### Selected passage
****************************************
Anne Chiou MPP 2005Asked why she gives back to Harvard Kennedy School, Anne Chiou MPP 2005 says, “When I survey the opportunities that were given to me, I think they were often small and insignificant at the moment, but ended up being a major fork in the road or a key step that went unnoticed.” She is grateful for seemingly small gestures such as coffee dates that linked her up with her Harvard community in Hong Kong—and she is more than happy to extend the same to current students and other alumni.

Chiou is the head of programs, business, and policy at the Asia Society of Hong Kong. In this role, she helps to put together 50 to 60 programs a year for members of the society and the larger Hong Kong community. “While the tensions between the U.S. and China persist, this is all the more reason for programs that can promote mutual understanding to continue,” she says. Chiou joined the Asia Society a year and a half ago because of its dedication to strengthening partnerships and increasing understanding between the peoples of Hong Kong and the United States. “Back in 2018, I began to see the rapid unravelling in U.S.-China relations. I saw Asia Society as a bridge-building institution and a channel through which influential leaders from all walks of life and with varying viewpoints could create dialog and forge stronger ties,” she says.

She notes that her time at HKS prepared her to work with people of differing convictions. “The ability to meet a diverse range of passionate individuals during my time at HKS instilled in me more passion and drive to see the nuances in multifaceted issues. The most interesting and diverse people come through its doors, from fresh-eyed young 20-something students like me to mid-career classmates who had more of a handle on their career goals. The strength of this diversity still gives me fresh perspective in my program curation today, so that different viewpoints can be heard.”

The Kennedy School also helped her understand the importance of trust. “Trust is the most fundamental ingredient in any task, big or small, and trust can overcome huge hurdles in bridging viewpoints. At a minimum, there is at least the space and the coming together that happens with trust. Continued engagement is always predicated on the cornerstone of trust, and this has been very pivotal to my current work.”
****************************************
### Problems to work on
**A)** Return the part of the profile of Anne Chiou that opens with the words containing "Anne Chiou MPP 2005Asked" and closes with "and other alumni.", copied word for word.
**B)** Supply the next part of the profile of Anne Chiou, picking up after its last sentence.
The items that come after this profile were taken from a different source.

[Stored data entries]
****************************************
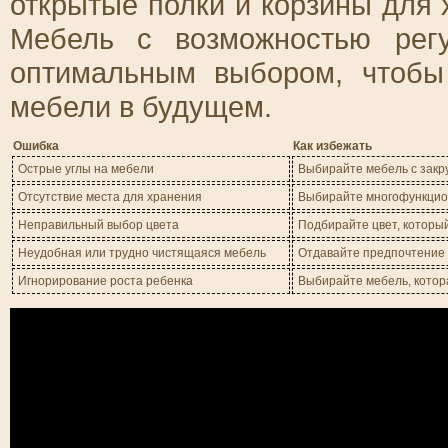
открытые полки и корзины для 
Мебель с возможностью рег
оптимальным выбором, чтобы
мебели в будущем.
Ошибка
Как избежать
Острые углы на мебели
Выбирайте мебель с закр
Отсутствие места для хранения
Выбирайте многофункцион
Неправильный выбор цвета
Подбирайте цвет, которы
Неудобная или трудно чистящаяся мебель
Отдавайте предпочтение 
Игнорирование роста ребенка
Выбирайте мебель, котора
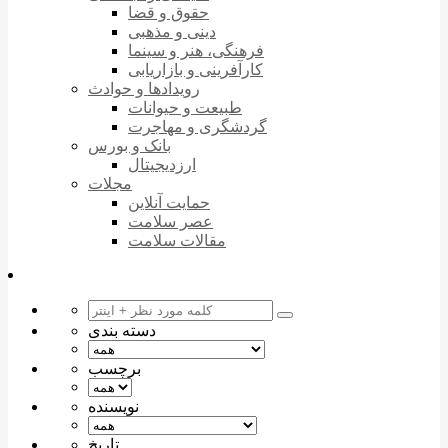
حقوق و قضا
دینی و مذهبی
فرهنگی، هنر و سینما
کارآفرینی و بازاریابی
رویدادها و حوادث
طبیعت و حیوانات
گردشگری و مهاجرت
بانک و بورس
ارزدیجیتال
مجلات
حمایت آنلاین
عصر سلامت
مقالات سلامت
دسته بندی
برچسب
نویسنده
تاریخ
****************************************
### Answers by task
**A)**
Anne Chiou MPP 2005Asked why she gives back to Harvard Kennedy School, Anne Chiou MPP 2005 says, “When I survey the opportunities that were given to me, I think they were often small and insignificant at the moment, but ended up being a major fork in the road or a key step that went unnoticed.” She is grateful for seemingly small gestures such as coffee dates that linked her up with her Harvard community in Hong Kong—and she is more than happy to extend the same to current students and other alumni.

**B)**
She says that being in Hong Kong for the last decade has helped her foster deep ties to Harvard because “Hong Kong is a dense city where everyone is a degree or two separated from each other, spatially and relationally. So it is especially true that, during this year of unrest and disruption, alumni have rallied around each other in their shared common experiences.”

In addition to her role at the Asia Society, Chiou volunteered to mentor an HKS student as part of the School’s Career Shadowing Initiative; she is also a member of the Kennedy School’s Dean’s Council and is the director of the Harvard Club of Hong Kong. “Harvard has given us a family—I met my husband at the School—as well as deeply personal friendships and community. I felt that it was time for me to create small opportunities to give back in whatever way that I can,” she says.

She focuses her philanthropy on current-use gifts because they require “a degree of trust in the School that resources will be given to where they are most needed,” she says. She also notes that the pandemic has highlighted the need for flexible funding. “COVID-19 exemplifies how important it is to be given financial leeway to adapt to unpredictable external situations. It is a good illustration of how the School needs to be nimble with resources and its model of operation, and thus unrestricted giving to where these changes can be made faster creates the most benefit for our community.”

Her gratitude to HKS fuels her volunteerism and philanthropy. “I was grateful to have the School reach out to me in Hong Kong. I was grateful to hear the needs of the School and then to be asked how I could help. I’m always grateful to connect with alumni and current students.”